Recent advances in biotechnology have allowed the production of a variety of peptide and protein drugs on a commercial scale that are used in the treatment of life-threatening diseases. Peptides and proteins have drawn a lot of attention due to their macromolecular nature and structural complexity, that offers a very high receptor specificity and potency. However, direct use of native polypeptides as biopharmaceuticals is limited due to their poor pharmacokinetic properties, such as short half-lives and negligible oral bioavailability. The short half-lives of most peptides and small proteins (< 30 kDa) is due to their extensive renal clearance and high susceptibility to enzymatic degradation. Several half-life extension strategies for modification of peptides and proteins have been pursued, and the first project of this thesis was focused on an alternative half-life extension method that directs the nano-scale self-assembly. The poor oral bioavailability of peptides is also associated with enzymatic degradation, in addition to the limited permeation across cell plasma membranes. A strategy to improve the permeation of peptides across the epithelial barrier is to co-administer the potential peptide drugs with permeation enhancers.
Project I aimed to investigate in vivo the size effects of the metal-ion induced self-assembly of a modified Peptide YY_3-36 (PYY_3-36) analogue in a biodistribution context. For this purpose, the peptide analogue was synthesized and modified with a metal-ion-binding 2,2’-bipyridine ligand that enabled self-assembly through metal complexation. Upon addition of CuII, the bipyridine-modified PYY_3-36 peptide bound stoichiometric quantities of metal ions and contributed to the organization of higher-order assemblies that were studied using light scattering. The size effects of the self-assembled peptide were investigated in vivo by using non-invasive quantitative single-photon emission computed tomography/computed tomography (SPECT/CT) imaging. SPECT/CT imaging and biodistribution experiments showed fast renal clearance and accumulation at the kidney cortex. The radiolabeled bipyridyl-PYY_3–36 conjugates with and without Cu^II demonstrated a slightly slower excretion 1 h post injection compared to the unmodified PYY_3–36, thus presenting that higher order self-assemblies of the peptide might have an effect on the pharmacokinetics.
Project II explored a novel class of synthesized neo-glycolipids as potential intestinal permeation enhancers for oral drug delivery. Sixteen novel neo-glycolipids were designed and synthesized based on the known permeation-enhancing characteristics of different medium chain fatty acids (MCFAs; C₈, C₁₀ and C₁₂) and their varying hydrophobicity. To increase the surfactant properties, the lipids were anchored to various unprotected carbohydrate molecules (glucose, lactose, cellobiose and maltose), which have different polarities and configurations, via an oxime linkage.
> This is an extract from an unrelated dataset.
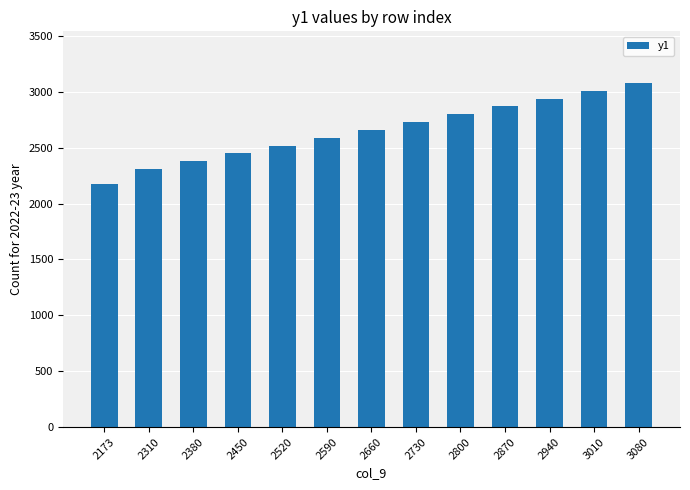

Reading left to right, transcribe all the data shown in this chart.

2173=2173	2310=2310	2380=2380	2450=2450	2520=2520	2590=2590	2660=2660	2730=2730	2800=2800	2870=2870	2940=2940	3010=3010	3080=3080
The potential of the synthesized neo-glycolipids on epithelial cell permeation was investigated in vitro across an intestinal epithelium model, the Caco-2 monolayer, by using two marker molecules (Fluorescein-isothiocyanate dextran of 4000 Da (FD4) and ³H-mannitol). Most of the synthesized neo-glycolipids induced an enhanced permeation of the marker molecules when compared to untreated controls. In certain cases, the investigated neo-glycolipids improved FD4 permeation compared to (pre-)clinically known enhancers and showed lower cytotoxic effects on the Caco-2 monolayers. These findings illustrate the potential of the synthesized neo-glycolipids as permeation enhancers for oral drug delivery.